Sentença cita decisões do STF sobre vacinação compulsória
Em seu voto, o desembargador Fernando Antônio citou julgamentos do Supremo Tribunal Federal (STF) que fixaram “a premissa de ser legítima a vacinação compulsória por meio de adoção de medidas coercitivas indiretas como medida de combate à pandemia de covid-19”.
O juiz de apelação recordou também que o STF julgou inconstitucional a portaria do Ministério do Trabalho, emitida em novembro de 2021, que impedia o empregador de solicitar o “passaporte vacinal” como condição para contratar ou manter um vínculo empregatício.
Em seguida, o desembargador destaca: “A Suprema Corte também fixou a tese de que o empregador, ao optar por rescindir o contrato de trabalho, deve ‘ponderar adequadamente as circunstâncias do caso concreto”.

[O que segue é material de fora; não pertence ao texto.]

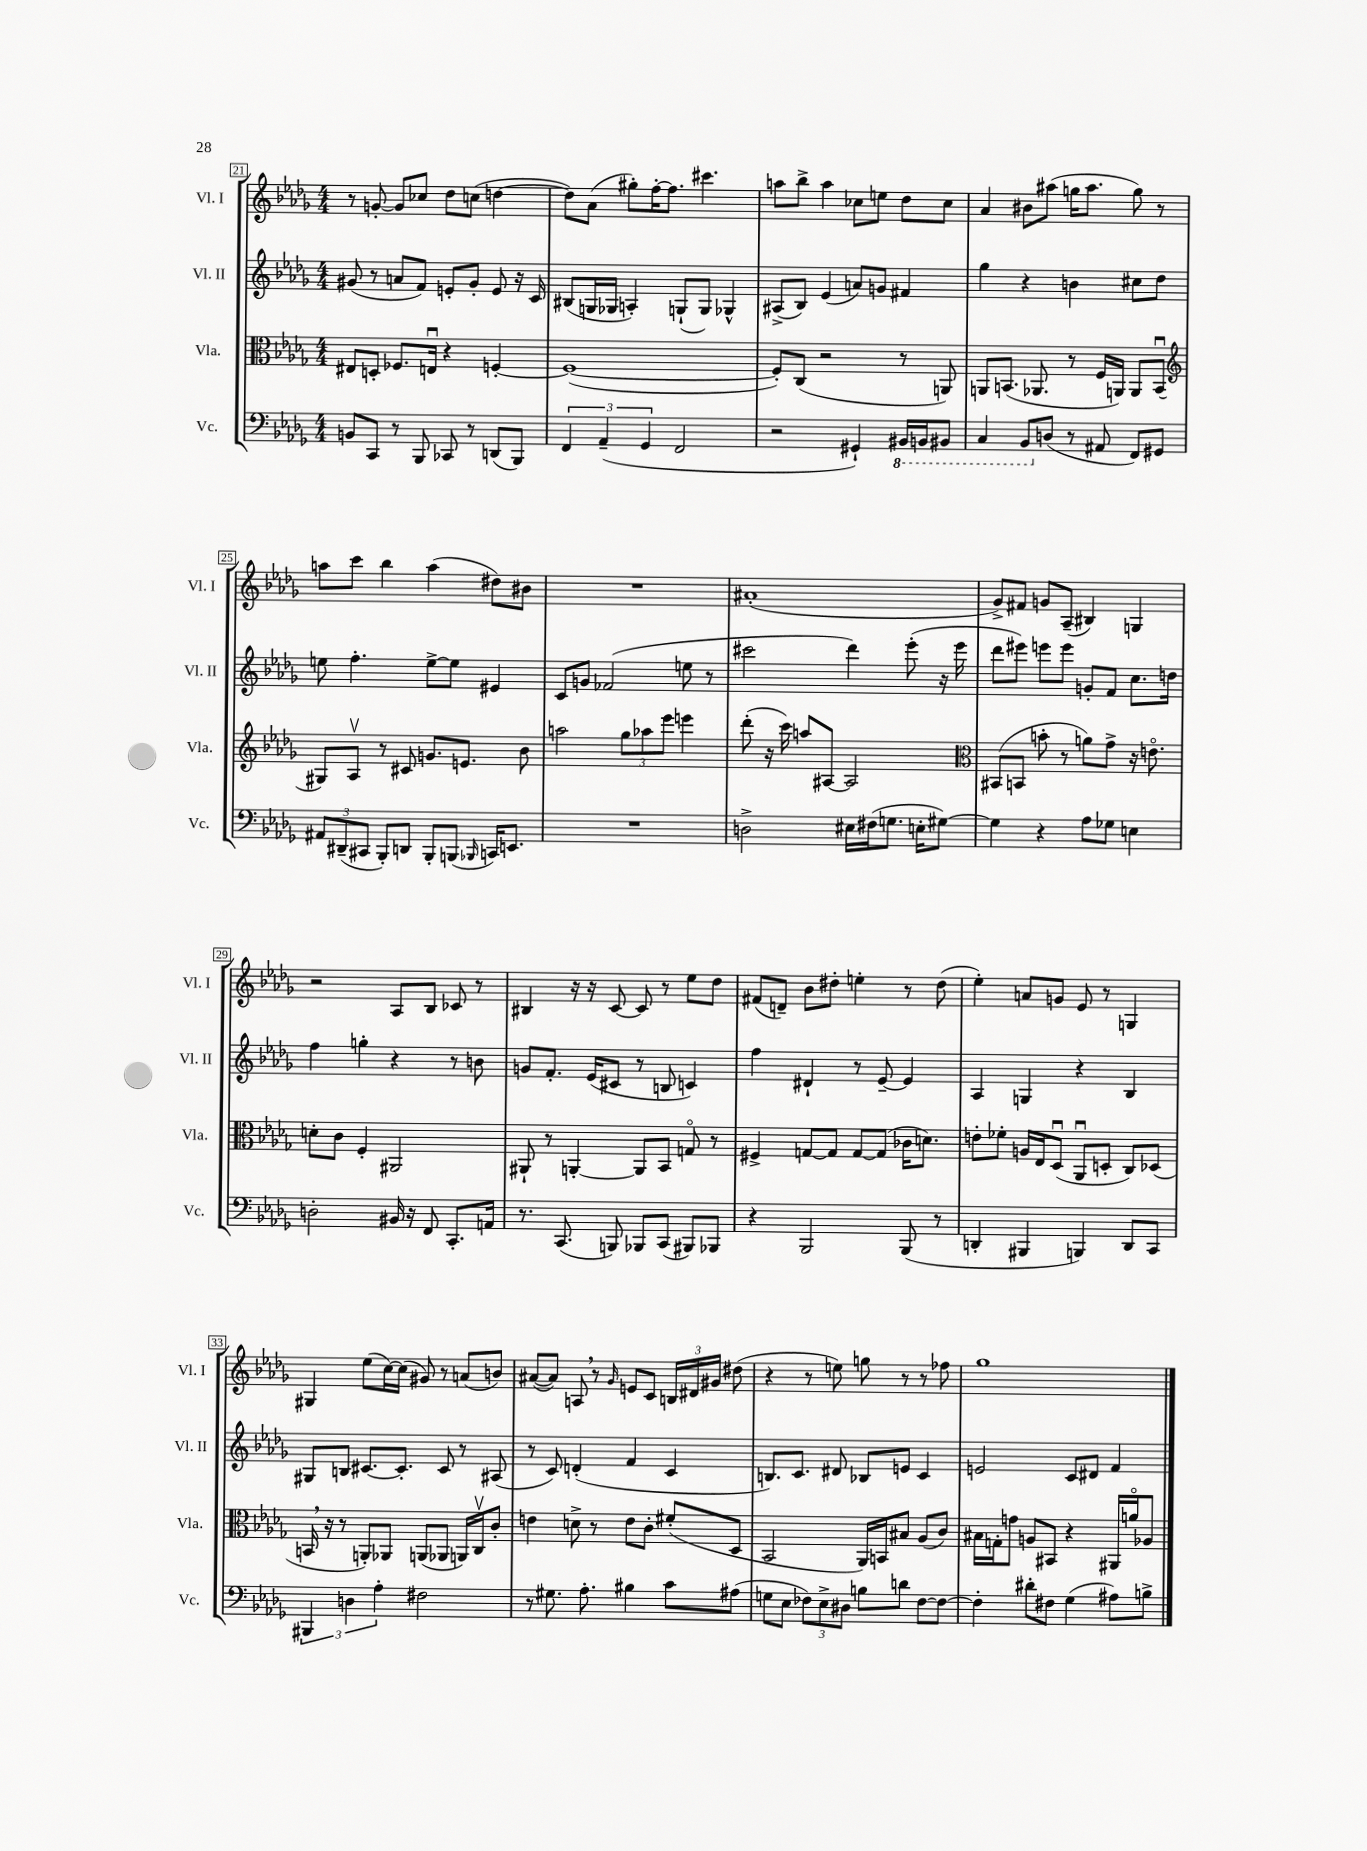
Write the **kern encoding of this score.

**kern	**kern	**kern	**kern
*staff4	*staff3	*staff2	*staff1
*clefF4	*clefC3	*clefG2	*clefG2
*k[b-e-a-d-g-]	*k[b-e-a-d-g-]	*k[b-e-a-d-g-]	*k[b-e-a-d-g-]
*M4/4	*M4/4	*M4/4	*M4/4
8BB	8E#	(8g#	8r
8CC	8D'	8r	[8g'
8r	8.F-	8a	8g]
8BBB-	.	8f)	8cc-
.	16Eu	.	.
8CC-	4r	8e'	8dd-
8r	.	8g#'	(8cc
(8DD	[4F'	8e	[4dd
8BBB-)	.	16r	.
.	.	16c	.
=	=	=	=
6FF	(1F_	(8B#	8dd])
.	.	16G	(8a-
(6AA-~	.	.	.
.	.	16G-	.
.	.	4A')	8gg#')
6GG-	.	.	.
.	.	.	[16ff'
.	.	.	8.ff]
2FF	.	(8G`	.
.	.	8G)	4.ccc#
.	.	4G-^^	.
=	=	=	=
2r	8F'])	(8A#^	8aa
.	(8C	8B-)	8bb-^
.	2r	(4e-	4aa
4GG#`)	.	8a)	8cc-
.	.	8g	8ee
16BBB#	8r	4f#	8dd-
16BBB	.	.	.
8BBB#	8AA)	.	8cc-
=	=	=	=
4CC	8AA	4gg-	4a-
.	(8.BB	.	.
8BBB-	.	4r	8b#
.	8.AA-	.	.
(8D	.	.	(8aa#
8r	8r	4b	16gg
.	.	.	8.aa#
8AA#	16F	.	.
.	16AA)	.	.
8FF)	8AA	8cc#	8gg)
8GG#	(8BBu	8dd-	8r
=	=	=	=
*	*clefG2	*	*
12AA#	8G#)	8ee	8aa
(12DD#~	.	.	.
.	8A-v	4.ff'	8ccc
12CC#	.	.	.
8BBB-')	8r	.	4bb-
8DD	8c#	.	.
8BBB-'	8.g	[8ee^	(4aa
(8BBB	.	8ee]	.
.	8.e	.	.
16qqBBB-	.	.	.
16CC)	.	4e#	8dd#)
8.EE	.	.	.
.	8b-	.	8b#
=	=	=	=
1r	2aa	8c	1r
.	.	8g	.
.	.	(2f-	.
.	12gg-	.	.
.	12aa-	.	.
.	12eee-	.	.
.	4eee	8ee	.
.	.	8r	.
=	=	=	=
2D^	(8ddd-'	2ccc#	(1a#'
.	16r	.	.
.	16ccc)	.	.
.	8aa	.	.
.	[8A#	.	.
16E#	2A#]	4ddd-)	.
(16F#	.	.	.
8.G	.	.	.
.	.	(8eee-'	.
16E'	.	.	.
[8G#)	.	16r	.
.	.	16eee-	.
=	=	=	=
*	*clefC3	*	*
4G#]	(8BB#	8ddd-	8g-^)
.	8BB	8eee#)	8f#
4r	8b'	8eee	8g
.	8r	8eee	(8A-~
8A-	8a)	8g'	4B#)
8G-	8g-^	8f	.
4E	16r	8.cc	4G
.	8.eo	.	.
.	.	16dd	.
=	=	=	=
2D'	8d'	4ff	2r
.	8c	.	.
.	4F'	4gg'	.
16BB#	2AA#	4r	8A-
16r	.	.	.
8FF	.	.	8B-
8.CC'	.	8r	8c-
.	.	8b	8r
16AA	.	.	.
=	=	=	=
8.r	8AA#`	8g	4B#
.	8r	8.f'	.
(8.CC	.	.	.
.	[4AA'	.	16r
.	.	(16e-	16r
8BBB)	.	8c#	[8c
8BBB-	8AA]	8r	8c]
(8CC	8BB-	8B	8r
8BBB#)	8Go	4c)	8ee-
8BBB-	8r	.	8dd-
=	=	=	=
4r	4F#^	4ff	(8f#
.	.	.	8d~)
2BBB-	[8G	4d#`	8b-
.	8G]	.	8dd#'
.	[8G	8r	4ee'
.	(8G]	[8e-~	.
(8BBB-	16c-	4e-]	8r
.	8.d)	.	.
8r	.	.	(8dd#
=	=	=	=
4DD'	8e'	4A-	4ee-')
.	8f-'	.	.
4BBB#	16A	4G	8a
.	16E-	.	.
.	(8D-u	.	8g
4BBB)	8AA-u	4r	8e-
.	8D'	.	8r
8DD	8C)	4B-	4G
8CC	(8D-	.	.
=	=	=	=
6BBB#	16BB	8G#	4G#
.	16r	.	.
.	8r	8B	.
6D	.	.	.
.	8AA')	[8.c#	(8ee-
6A-'	.	.	.
.	8AA-	.	[16cc)
.	.	8.c#']	(16cc]
2F#	(8AA	.	8g#)
.	8AA-	8c#	8r
.	16AA)	8r	(8a
.	16Cv	.	.
.	8c'	(8A#	8b)
=	=	=	=
8r	4e	8r	([8a#
8.G#	.	8c)	8a#])
.	8d^	(4d'	8A
8.A-'	.	.	.
.	8r	.	8r
.	.	.	16qqg-
4B#	8e	4f	8e
.	8c'	.	8c
8c	(8f#'	4c	24B
.	.	.	24d#
.	.	.	24g#
(8A#	8D-	.	(8dd#
=	=	=	=
8G	2BB-	8.B)	4r
8E-	.	.	.
.	.	8.c	.
12F-)	.	.	8r
12E-^	.	.	.
.	.	8d#	8ee)
12D#	.	.	.
8B	16AA-)	8B-	8gg
.	16BB	.	.
8d	8B#	8e	8r
[8F-	(8A-	4c	8r
8F-_	8c)	.	8ff-
=	=	=	=
4F-']	16B#	2e	1gg-
.	16G'	.	.
.	8g	.	.
8d#'	8A	.	.
8F#	8BB#	.	.
(4G-	4r	8c	.
.	.	8d#	.
8A#)	16AA#	4f	.
.	16ao	.	.
8B^	8A-	.	.
==	==	==	==
*-	*-	*-	*-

Quando abordou o caso particular da ex-empregada da Gol, o desembargador descartou o argumento da empresa de alegada parcialidade do médico, considerando que os laudos produzidos pelo mesmo profissional para outros três ex-colaboradores foram aceitos pelo tribunal de primeira instância em casos parecidos.
Marília relata desgaste, mas diz não se arrepender de “buscar justiça”
Nesta quinta-feira, 12, Marília relatou diversas dificuldades durante o processo, incluindo desgaste emocional, físico e financeiro.
“Fui afastada por burnout, tive que lidar com a ansiedade, medo, e, muitas vezes, com a sensação de impotência”, contou. “Não é fácil ver sua vida virar do avesso, enfrentar julgamentos, ser acusada de mentir, de comprar atestado.”
Marília citou gastos com advogados, médicos, terapias e medicamentos durante todo o tempo em que tramitou a ação.
“No campo profissional, o impacto foi ainda pior: após três anos da minha injusta demissão, não consegui me recolocar no mercado de trabalho”, afirmou. “O estresse constante afetou meu desempenho, minha produtividade e até mesmo minha motivação. O medo de represálias e a incerteza sobre o futuro tornaram cada dia um desafio.”
Apesar dos probemas que enfrentou, Marília diz não se arrepender de “buscar justiça”.
“Não é apenas sobre mim, mas sobre todas as pessoas que podem estar passando pela mesma situação”, disse. “Se eu pudesse deixar uma mensagem para quem está enfrentando algo parecido, seria: não desista. Você não está sozinho. Busque apoio e informe-se. O caminho pode ser longo e doloroso, mas a verdade e a justiça valem a luta.”
Outras quatro pessoas que anteriormente trabalhavam para a Gol obtiveram uma decisão judicial favorável para revogar a justa causa de demissão associada à recusa de vacinação. Em todas as situações, a Gol foi ordenada a compensar os ex-empregados.